Molecular Marker Development

• Microsatellite DNA from the beaver was isolated following Glen and Schable (2005).

• Primer sets designed using Primer3 for 50 of 96 clones containing msats.

• Of these 50, 20 loci amplified by PCR.

• 30 individuals from each population were screened for polymorphism at 10 loci using fragment analysis on a CEQ8800 sequencer.

• Linkage Disequilibrium (LD) and Hardy-Weinberg Equilibrium tested using GENEPOP and CERVUS software.

Results

• All loci showed polymorphism, having 5-13 alleles (Table 1).

• Locus pair Cca4/Cca5 failed LD tests in the S.IL population.

• Locus Cca5 deviated significantly from HWE.

• Locus 14 (not listed) was removed from analysis due to ambiguity in allele scoring.
   

Conclusions

• Several loci had moderate to high levels of variation among individuals and are appropriate for population-level studies.

• Linkage Disequilibrium in only 1 population indicates population structuring in S.IL, rather than a physical linkage between these loci.

• Most individuals had allele 281 at locus Cca13, thereby making this locus less useful.

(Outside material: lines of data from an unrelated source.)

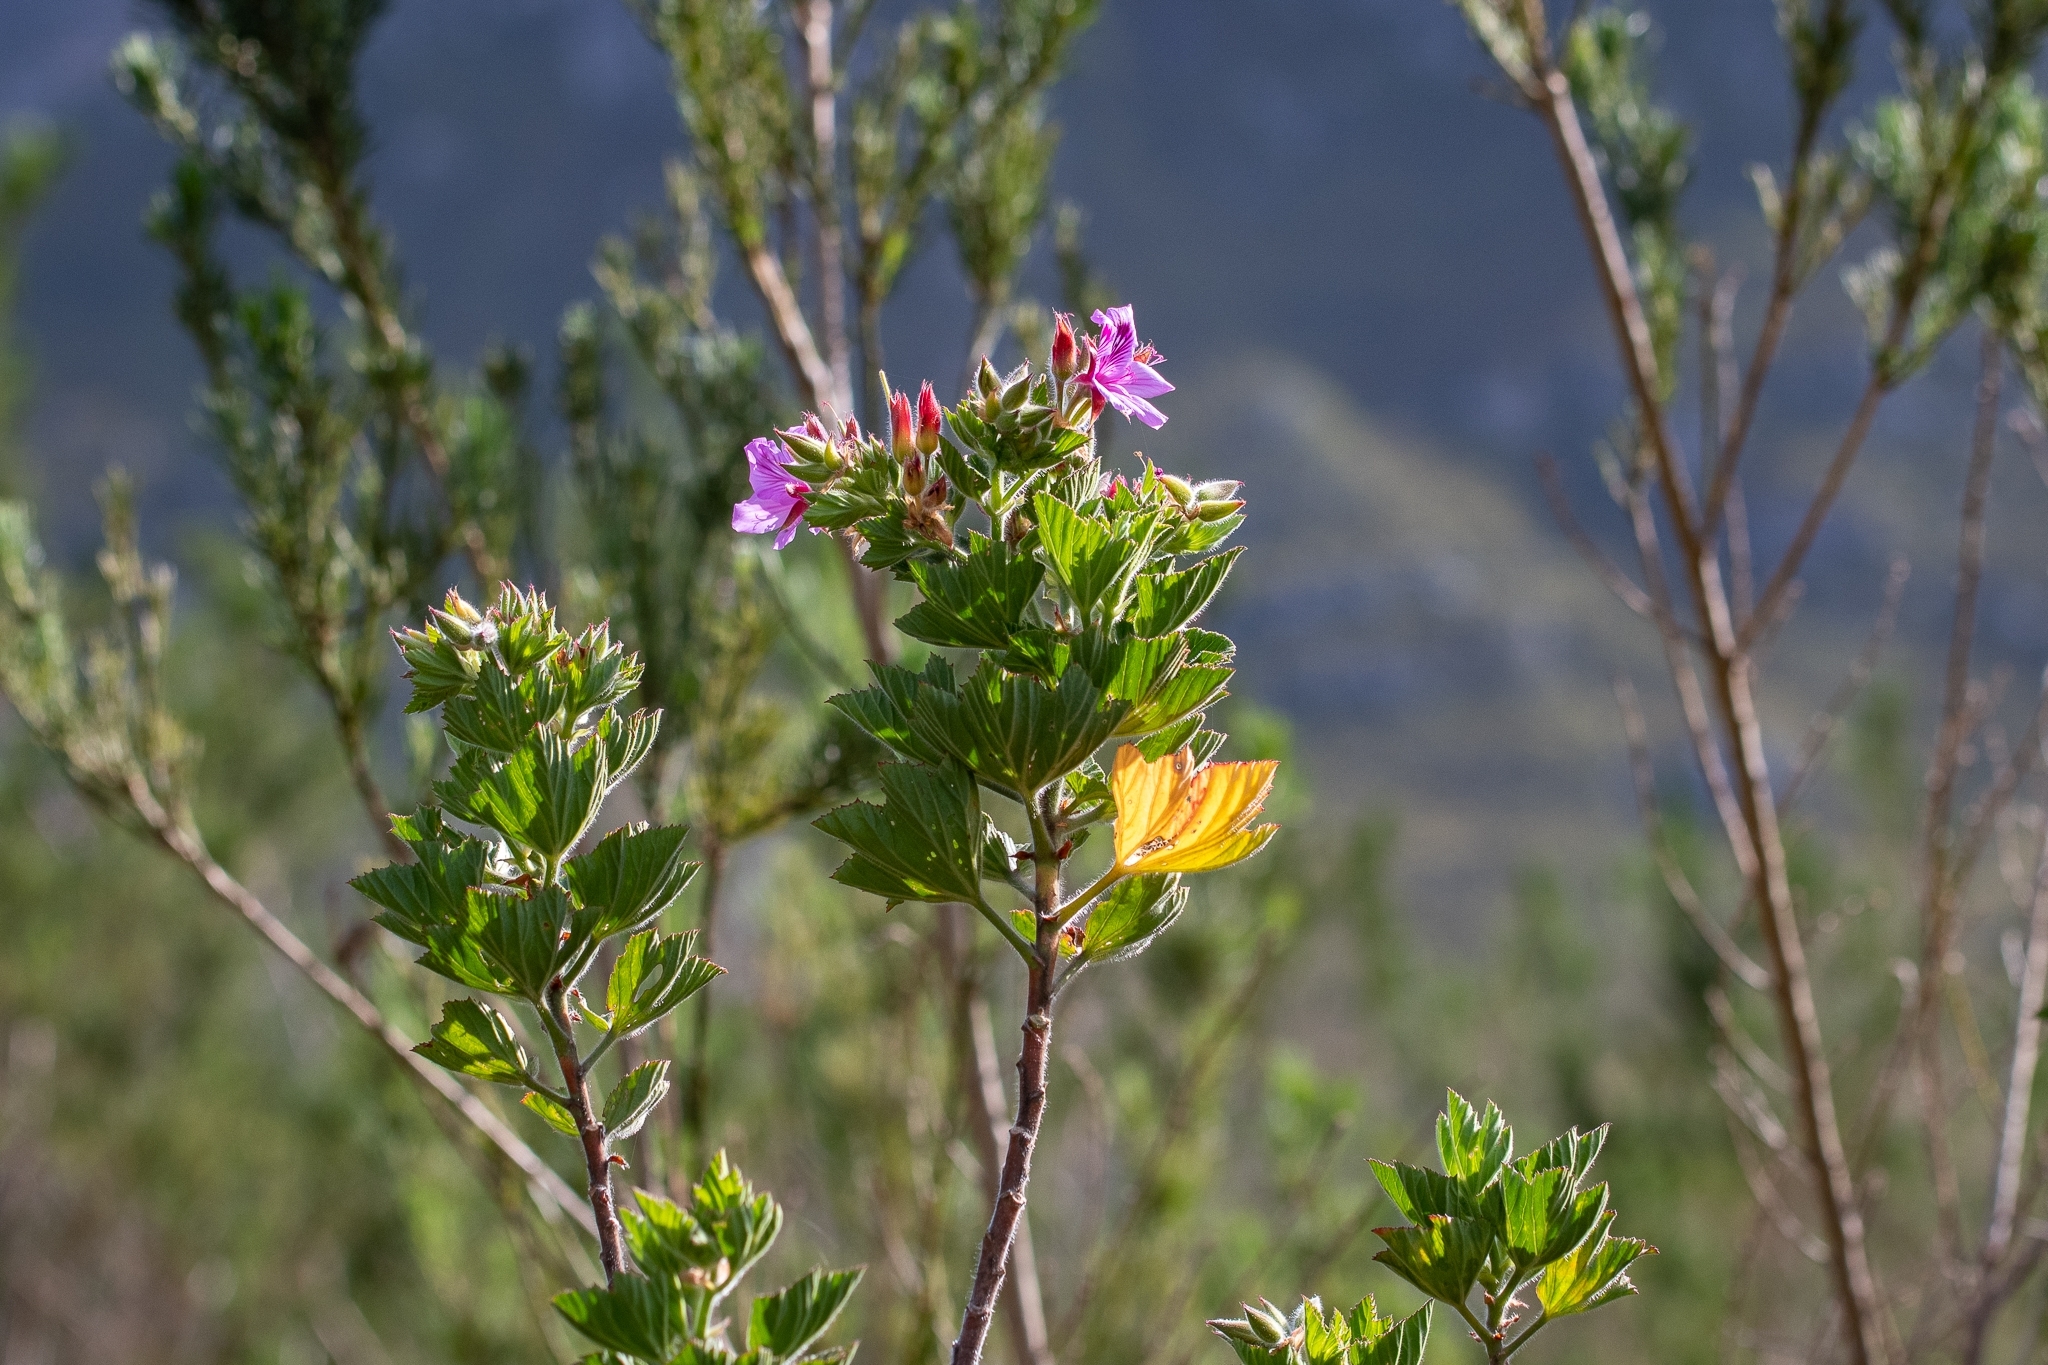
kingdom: Plantae
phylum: Tracheophyta
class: Magnoliopsida
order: Geraniales
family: Geraniaceae
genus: Pelargonium
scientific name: Pelargonium cucullatum
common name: Tree pelargonium
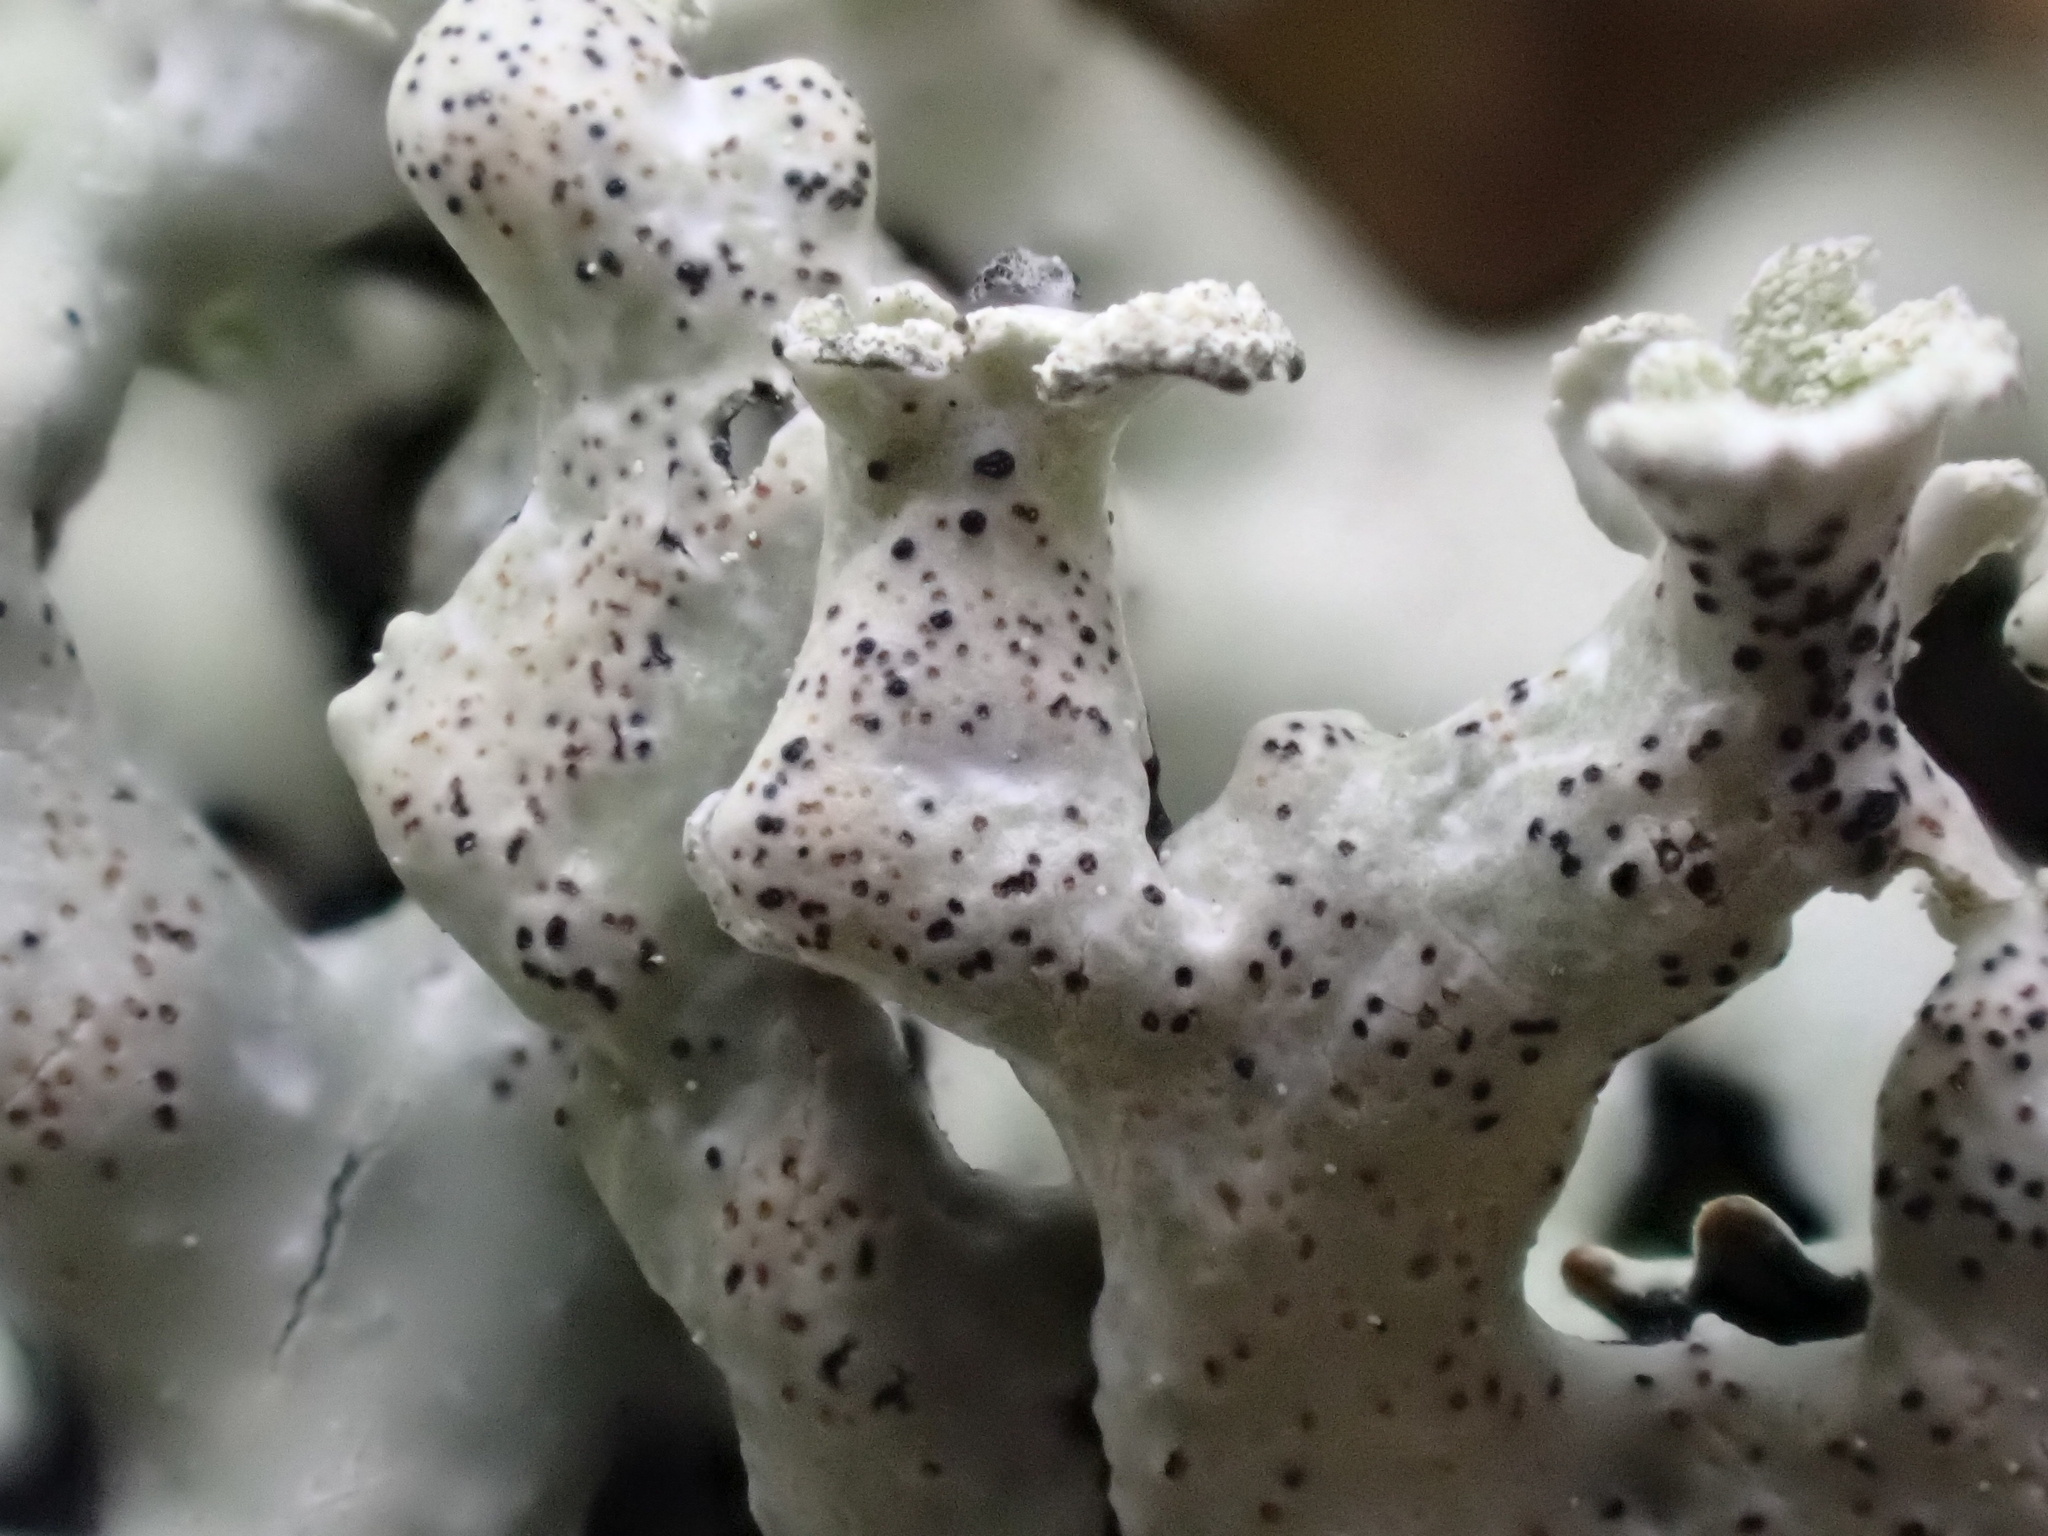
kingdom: Fungi
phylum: Ascomycota
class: Lecanoromycetes
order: Lecanorales
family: Parmeliaceae
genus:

• Cca15 and Cca18 also showed limited variation and will not be useful in parentage and kinship studies.

Still to come…

We are currently using these loci to conduct:

• Parentage Analysis using CERVUS software

• Kinship Analysis using Relatedness software

• Spatial Analysis of relatedness across colonies
   

Acknowledgements

This research was funded in part by Eastern Illinois University Graduate and Faculty Research Grants, the Southern Cooperative Wildlife Research Lab at Southern Illinois University and by Federal Aid in Wildlife Restoration Grants. We thank Drs. Gary Fritz, Emily Latch, and Charlotte Roy-Nielsen for their helpful comments and advice throughout this project. We would like to especially thank Randy Havens, Ron Boeser, and Larry Hall for field assistance.